With upraised arms, President Dwight D. Eisenhower and Vice President Richard Nixon salute cheering workers and Republicans at Republican election headquarters in Washington, November 7, 1956, after Adlai Stevenson conceded, with the Republicans winning in a landslide. (AP Photo)

Update 10:52 a.m. Thursday: I talked over this post in a contentious (not really) interview with Ken Rudin on the "Political Junkie" this week. Fast forward to the 42-minute mark if interested.

The path to the presidency is often paved with failure. In fact, as we have noted before, almost every major presidential candidate in 2012 had a loss under his or her political belt, from Mitt Romney to Herman Cain and Michele Bachmann. And President Obama has his own loss -- a 2000 primary challenge to Rep. Bobby Rush (D-Ill.) that he lost by 29 (!) points.

But this is hardly a new phenomenon. Fix friend and "Political Junkie" Ken Rudin posed this trivia question on Sunday, and we think it's a good one.

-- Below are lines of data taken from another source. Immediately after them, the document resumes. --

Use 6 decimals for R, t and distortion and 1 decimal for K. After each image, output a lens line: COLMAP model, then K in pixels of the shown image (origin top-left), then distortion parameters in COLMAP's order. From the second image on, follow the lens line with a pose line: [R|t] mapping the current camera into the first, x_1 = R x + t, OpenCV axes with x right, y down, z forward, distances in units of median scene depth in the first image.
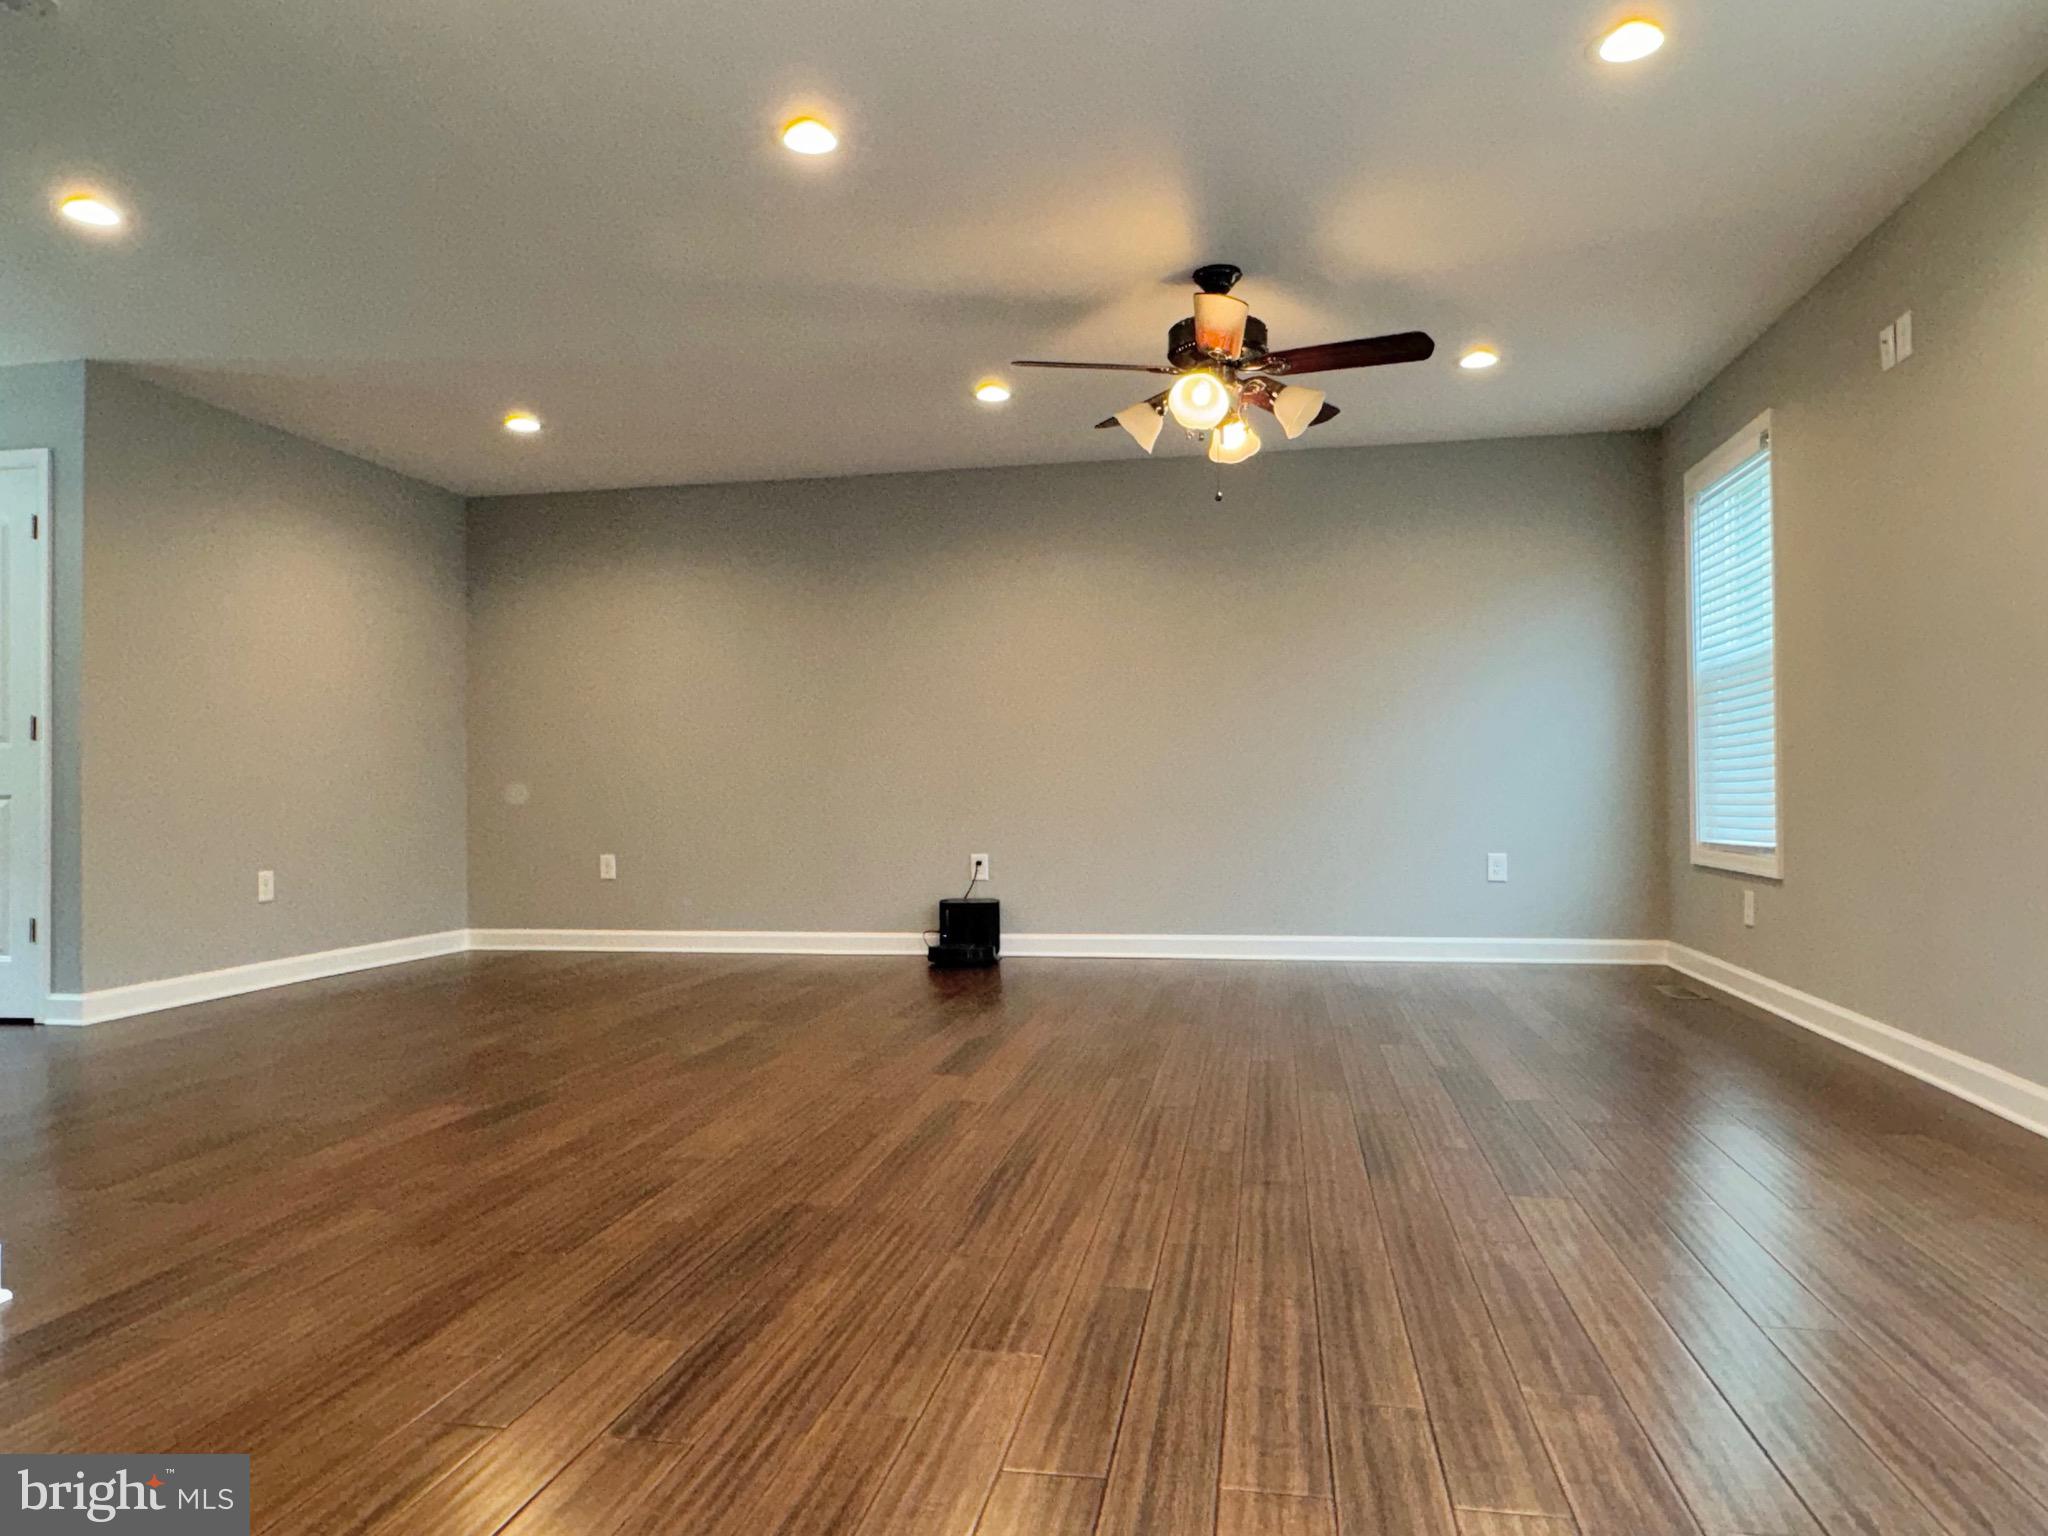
lens RADIAL K [[1321.9, 0, 1030.2], [0, 1321.9, 779.1], [0, 0, 1]] dist [0.005177, 0.002780]
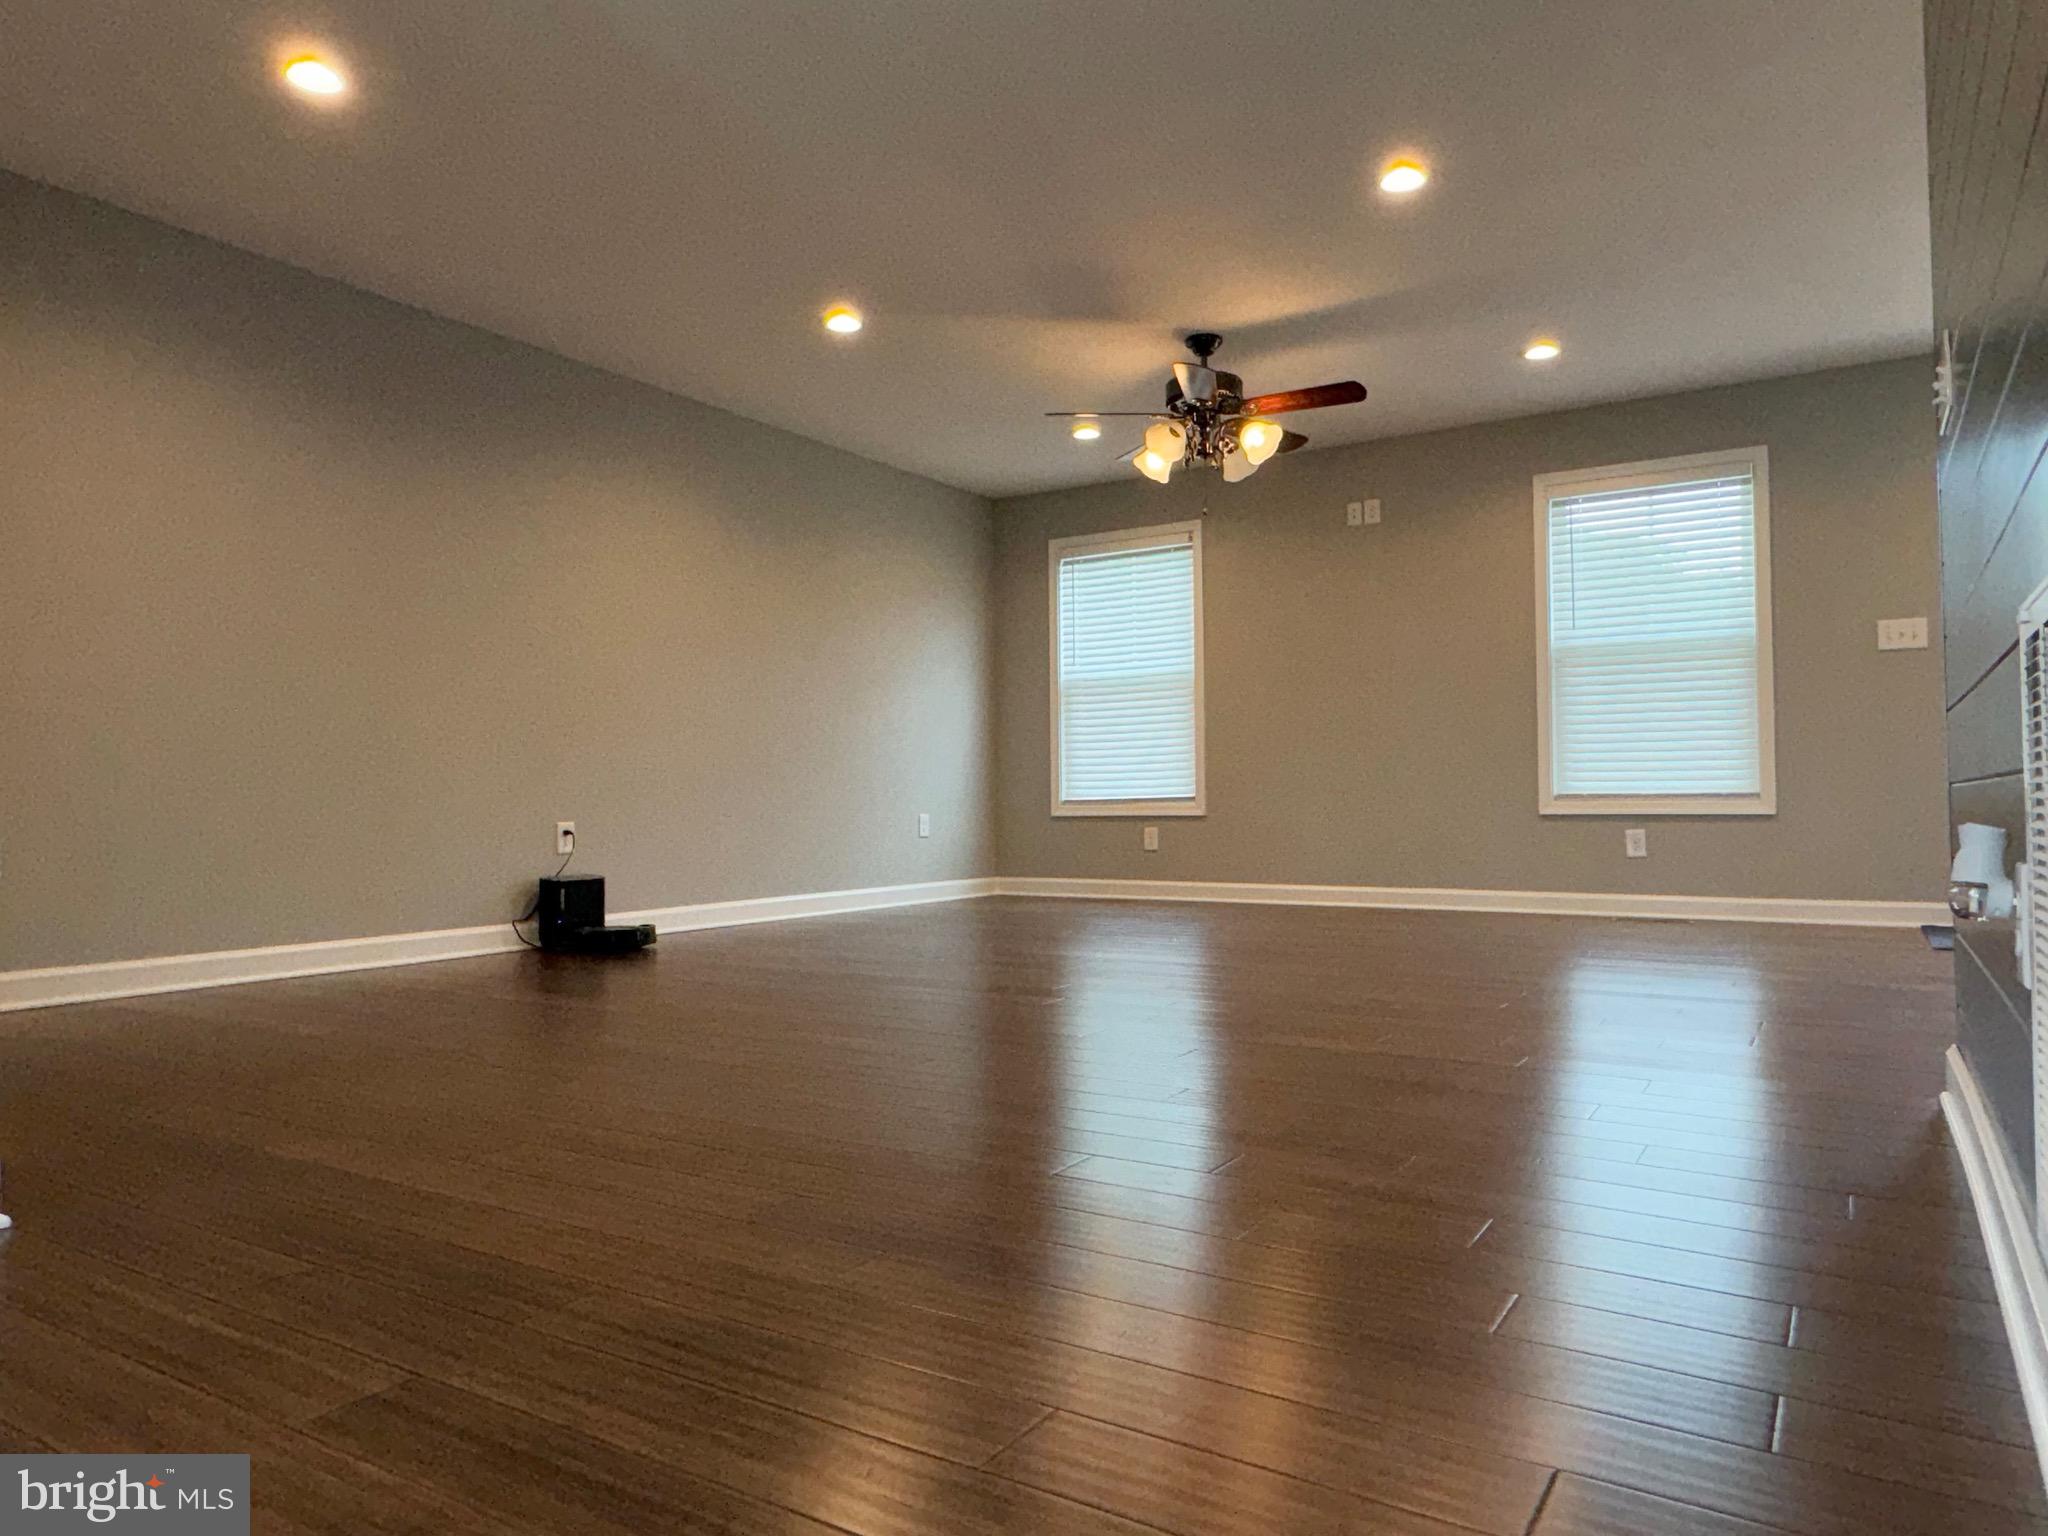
lens RADIAL K [[1321.9, 0, 1025.6], [0, 1321.9, 770.3], [0, 0, 1]] dist [0.005177, 0.002780]
pose [[0.373302, 0.028243, 0.927280, -0.755718], [-0.003981, 0.999576, -0.028842, 0.051712], [-0.927701, 0.007076, 0.373257, 0.466577]]
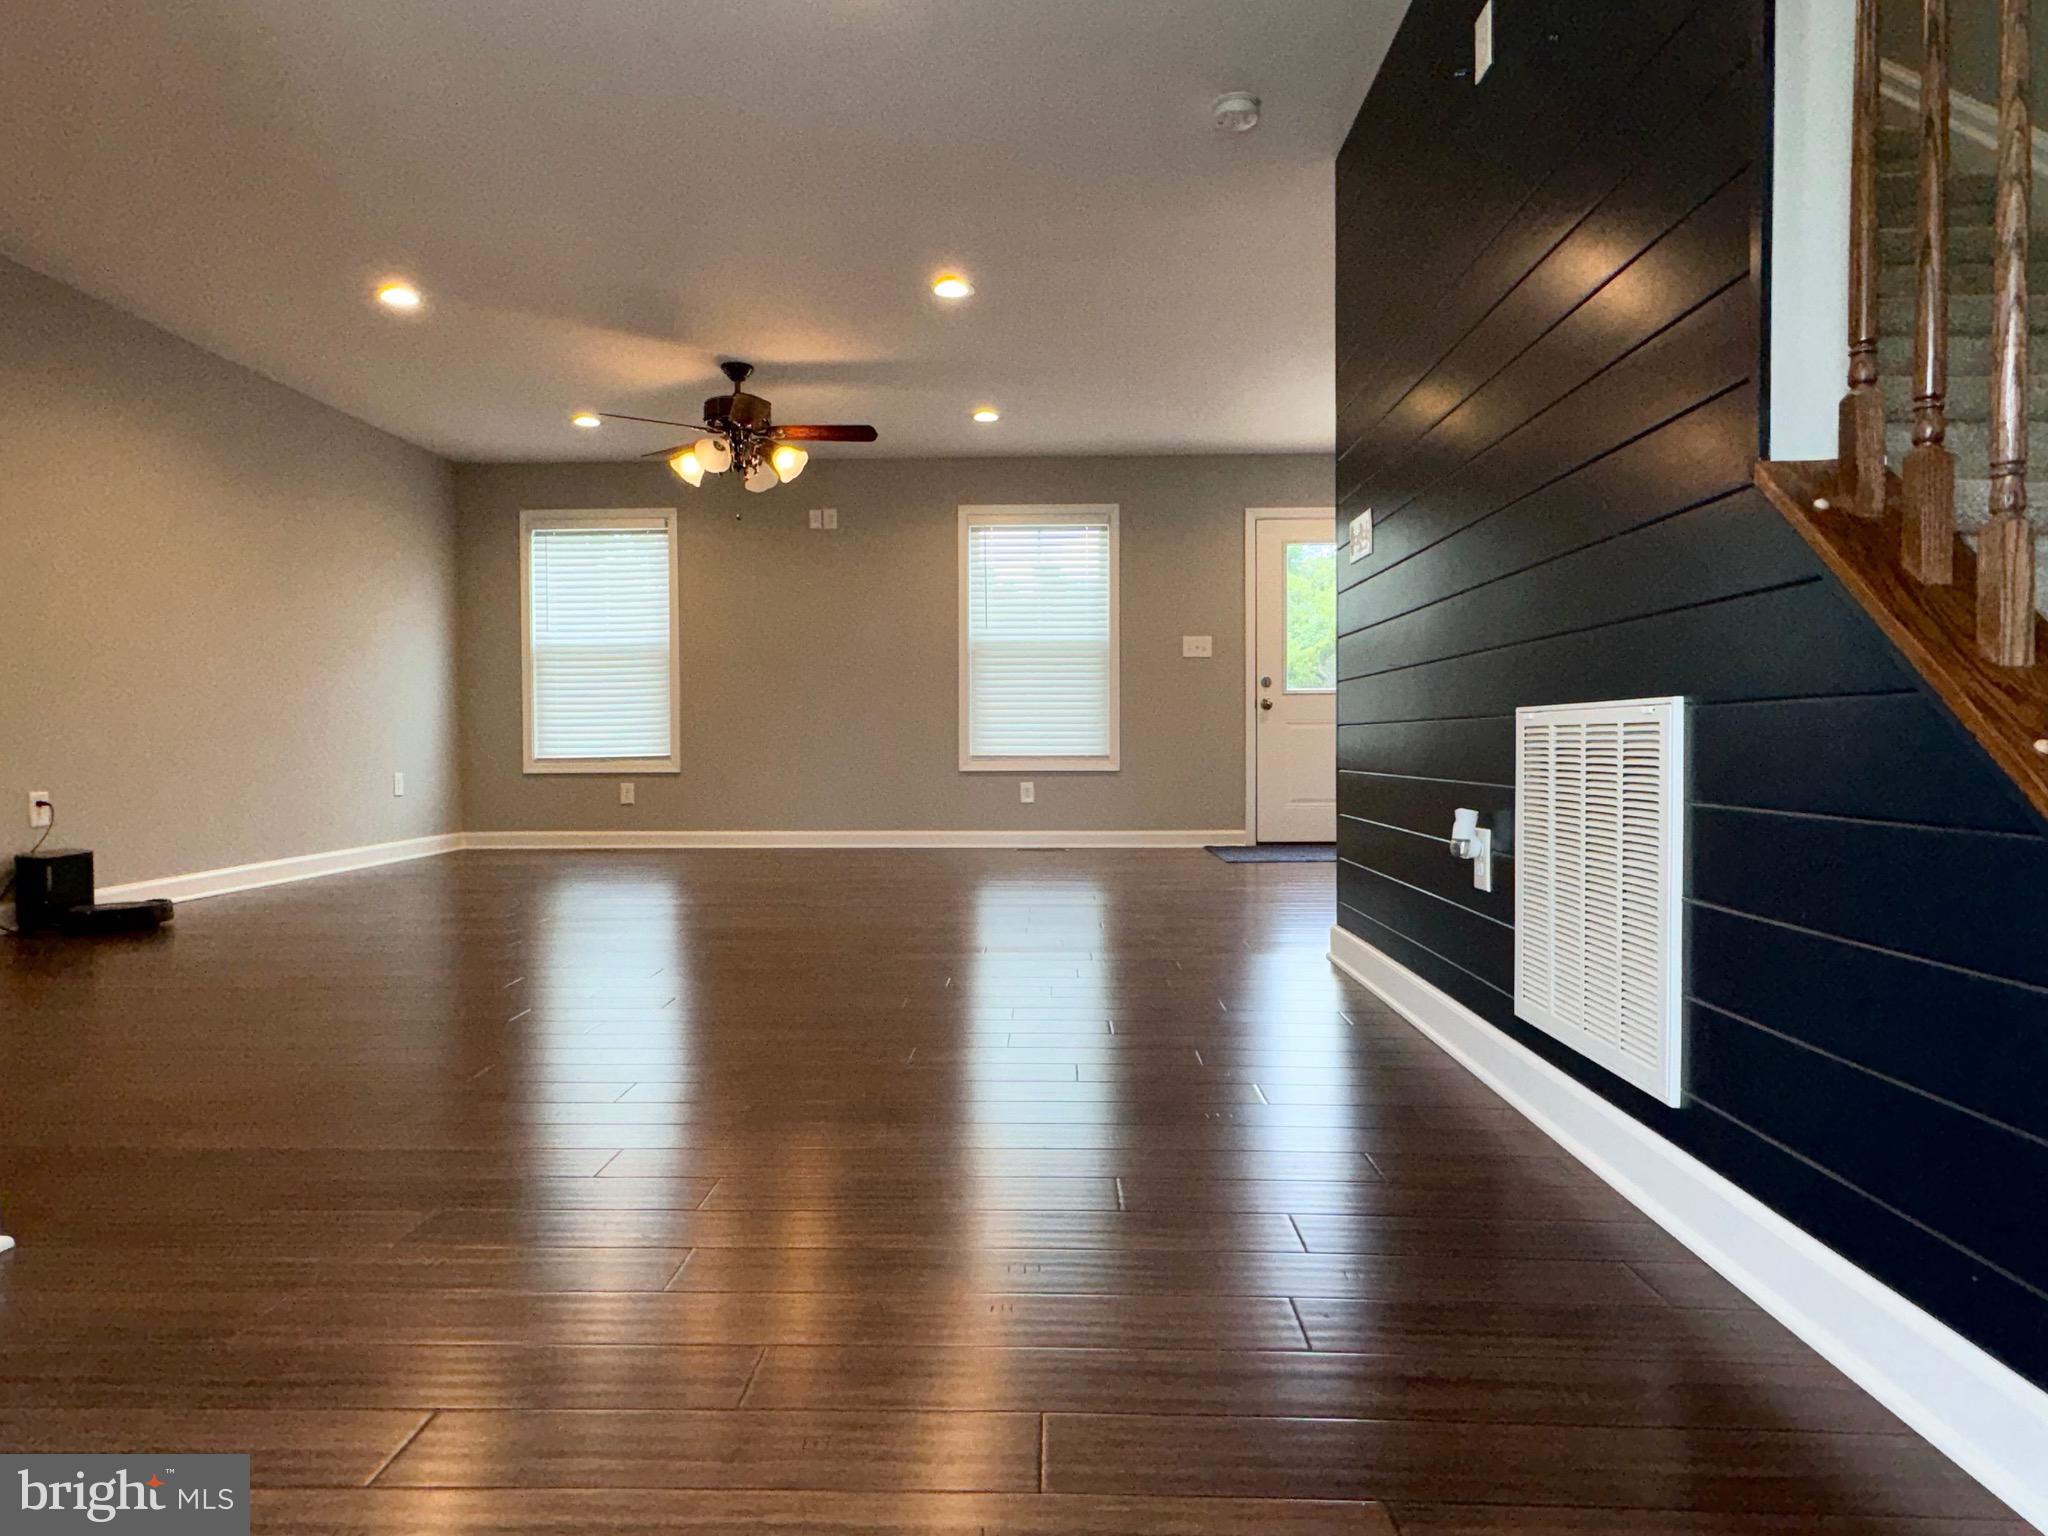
lens RADIAL K [[1203.5, 0, 1013.7], [0, 1203.5, 764.0], [0, 0, 1]] dist [-0.002516, -0.001632]
pose [[-0.143265, -0.009868, 0.989635, -0.853638], [-0.004603, 0.999946, 0.009304, 0.035477], [-0.989674, -0.003222, -0.143303, 0.603789]]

So what's the answer? Let's work backward on presidents who lost campaigns (of once sort or another).

Barack Obama

  • 2000 primary to Rush, 59 percent to 30 percent

George W. Bush

  • 1978 race for a U.S. House seat, 53-47

Bill Clinton

  • 1974 race for a U.S. House seat, 52-48
  • 1980 reelection campaign as governor of Arkansas, 52-48

George H.W. Bush

  • 1964 race for U.S. Senate, 56-44
  • 1970 race for Senate, 53-47
  • 1992 reelection campaign as president, 43-37

Ronald Reagan

  • 1976 Republican presidential nomination to Gerald Ford, 1,187 delegates to 1,070 delegates and 27 states to 23 states

Jimmy Carter

  • 1966 Democratic primary for Georgia governor, third place
  • 1980 race for reelection as president, 51-41

Gerald Ford

  • 1976 campaign for president (as unelected incumbent), 50-48

Richard Nixon

  • 1960 presidential race to John F. Kennedy, 49.7-49.6
  • 1962 campaign for California governor, 52-47

Lyndon Johnson

Kennedy

  • 1956 Democratic nomination for vice president to Estes Kefauver

Yes, the last president to retire from politics without any sort of a political loss under his belt was Dwight Eisenhower, 11 presidents and more than half a century ago.

Which is proof of that old political adage: The best way to never lose a campaign is to become supreme commander of NATO and a five-star general before running your first campaign.